Malignant_melanoma_cns If this is one of those "ignorance is bliss" situations, read no further...

With that in mind, I present to you a study linking erectile dysfunction drugs to malignant melanoma.

For the video version of this post, click here.

The background here is that ED drugs work by inhibiting phosphodiesterase-5, and the down-regulation of that enzyme also occurs in some biochemical pathways that lead to melanoma, so we can put a check mark next to biologic plausibility. Human evidence of the link, prior to this week, involves a cohort study in the US which suggested that men taking sildenafil had a nearly two-fold increase in melanoma risk (but of the melanoma cases, only 14 had been taking sildenafil).

This week, appearing in the Journal of the American Medical Association we get the results of a Swedish study that examined over 5000 cases of melanoma in an effort to put this issue to bed.
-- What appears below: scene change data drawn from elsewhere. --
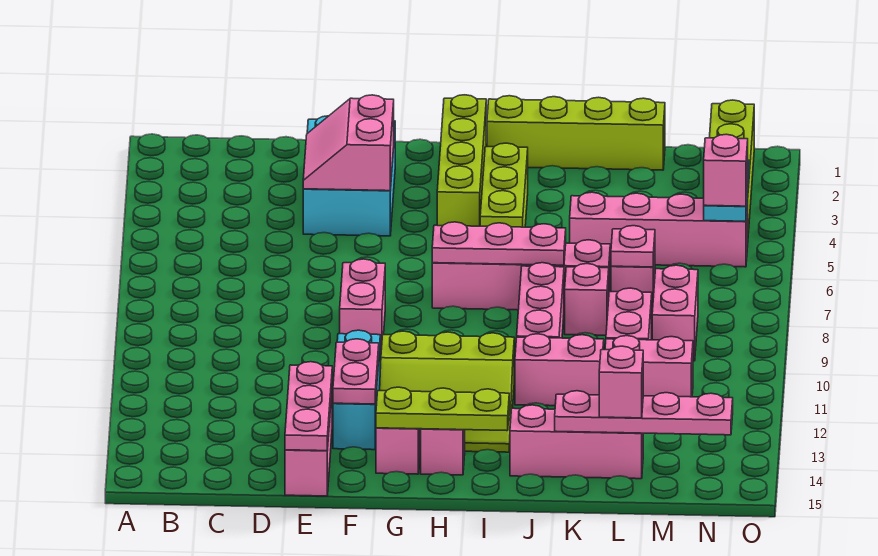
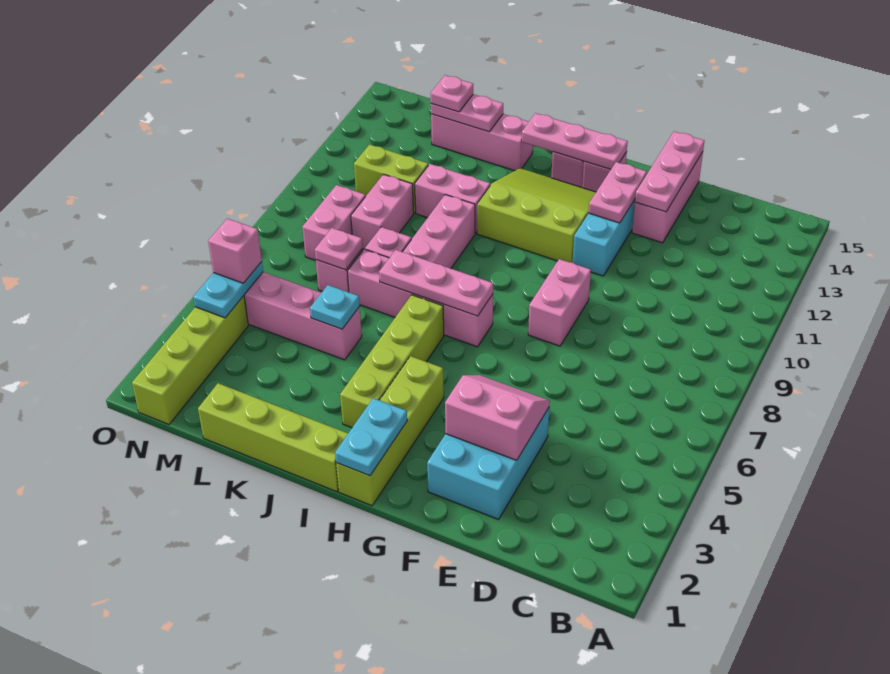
pink slope E3:F4 level 2 top F -> pink slope E3:F4 level 2 top 3
lime plate G14:I14 level 2 -> pink plate G14:I14 level 2
none -> cyan plate H1:H2 level 2
lime brick I3:I5 level 1 -> lime brick I3:I6 level 1
none -> cyan plate K5 level 2
pink plate K14:N14 level 2 -> pink plate K14:L14 level 2
pink brick L11:M11 level 1 -> lime brick L11:M11 level 1
pink brick L14 level 3 -> pink plate L14 level 3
The researchers used a preexisting cohort of around 600,000 Swedish men.  In that group, there were roughly 4000 cases of melanoma, which they matched (based on year of birth) to 20,000 controls.

In unadjusted analyses, the PDE-5 inhibitors were associated with about a 30% increase in melanoma. This persisted after adjusting for a smattering of confounders such as income and comorbidity scores, but the authors state that they believed their adjustments were incomplete. If the association were causal, it would mean an additional 7 cases of melanoma out of every 100,000 men taking ED drugs.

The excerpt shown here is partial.